Task statement: Reproduce every line of the data below, character for character, with nothing added, dropped, or altered.

Source data:
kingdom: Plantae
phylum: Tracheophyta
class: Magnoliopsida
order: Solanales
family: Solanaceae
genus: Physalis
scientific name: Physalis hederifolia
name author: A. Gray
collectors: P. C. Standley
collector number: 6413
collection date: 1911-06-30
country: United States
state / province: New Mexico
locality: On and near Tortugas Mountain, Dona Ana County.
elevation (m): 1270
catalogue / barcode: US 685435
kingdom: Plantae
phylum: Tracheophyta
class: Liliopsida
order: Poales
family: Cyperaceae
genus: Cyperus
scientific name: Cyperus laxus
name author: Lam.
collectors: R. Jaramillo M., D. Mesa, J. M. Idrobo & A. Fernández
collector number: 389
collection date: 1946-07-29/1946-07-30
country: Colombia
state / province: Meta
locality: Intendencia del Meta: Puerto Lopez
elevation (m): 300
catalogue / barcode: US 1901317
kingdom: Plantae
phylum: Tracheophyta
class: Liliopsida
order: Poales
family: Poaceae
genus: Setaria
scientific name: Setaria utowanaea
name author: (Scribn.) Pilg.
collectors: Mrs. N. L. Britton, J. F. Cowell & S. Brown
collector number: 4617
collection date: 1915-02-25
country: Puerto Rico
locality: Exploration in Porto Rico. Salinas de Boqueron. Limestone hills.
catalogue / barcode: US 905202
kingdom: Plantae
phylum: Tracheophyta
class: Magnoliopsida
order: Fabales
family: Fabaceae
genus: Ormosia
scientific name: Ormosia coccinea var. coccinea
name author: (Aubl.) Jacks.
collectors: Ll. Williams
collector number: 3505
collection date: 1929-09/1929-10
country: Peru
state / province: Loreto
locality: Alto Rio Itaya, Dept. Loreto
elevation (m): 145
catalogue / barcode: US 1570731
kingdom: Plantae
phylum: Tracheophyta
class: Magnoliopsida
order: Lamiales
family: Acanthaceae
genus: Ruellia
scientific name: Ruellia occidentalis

Answer in full:
kingdom: Plantae
phylum: Tracheophyta
class: Magnoliopsida
order: Solanales
family: Solanaceae
genus: Physalis
scientific name: Physalis hederifolia
name author: A. Gray
collectors: P. C. Standley
collector number: 6413
collection date: 1911-06-30
country: United States
state / province: New Mexico
locality: On and near Tortugas Mountain, Dona Ana County.
elevation (m): 1270
catalogue / barcode: US 685435
kingdom: Plantae
phylum: Tracheophyta
class: Liliopsida
order: Poales
family: Cyperaceae
genus: Cyperus
scientific name: Cyperus laxus
name author: Lam.
collectors: R. Jaramillo M., D. Mesa, J. M. Idrobo & A. Fernández
collector number: 389
collection date: 1946-07-29/1946-07-30
country: Colombia
state / province: Meta
locality: Intendencia del Meta: Puerto Lopez
elevation (m): 300
catalogue / barcode: US 1901317
kingdom: Plantae
phylum: Tracheophyta
class: Liliopsida
order: Poales
family: Poaceae
genus: Setaria
scientific name: Setaria utowanaea
name author: (Scribn.) Pilg.
collectors: Mrs. N. L. Britton, J. F. Cowell & S. Brown
collector number: 4617
collection date: 1915-02-25
country: Puerto Rico
locality: Exploration in Porto Rico. Salinas de Boqueron. Limestone hills.
catalogue / barcode: US 905202
kingdom: Plantae
phylum: Tracheophyta
class: Magnoliopsida
order: Fabales
family: Fabaceae
genus: Ormosia
scientific name: Ormosia coccinea var. coccinea
name author: (Aubl.) Jacks.
collectors: Ll. Williams
collector number: 3505
collection date: 1929-09/1929-10
country: Peru
state / province: Loreto
locality: Alto Rio Itaya, Dept. Loreto
elevation (m): 145
catalogue / barcode: US 1570731
kingdom: Plantae
phylum: Tracheophyta
class: Magnoliopsida
order: Lamiales
family: Acanthaceae
genus: Ruellia
scientific name: Ruellia occidentalis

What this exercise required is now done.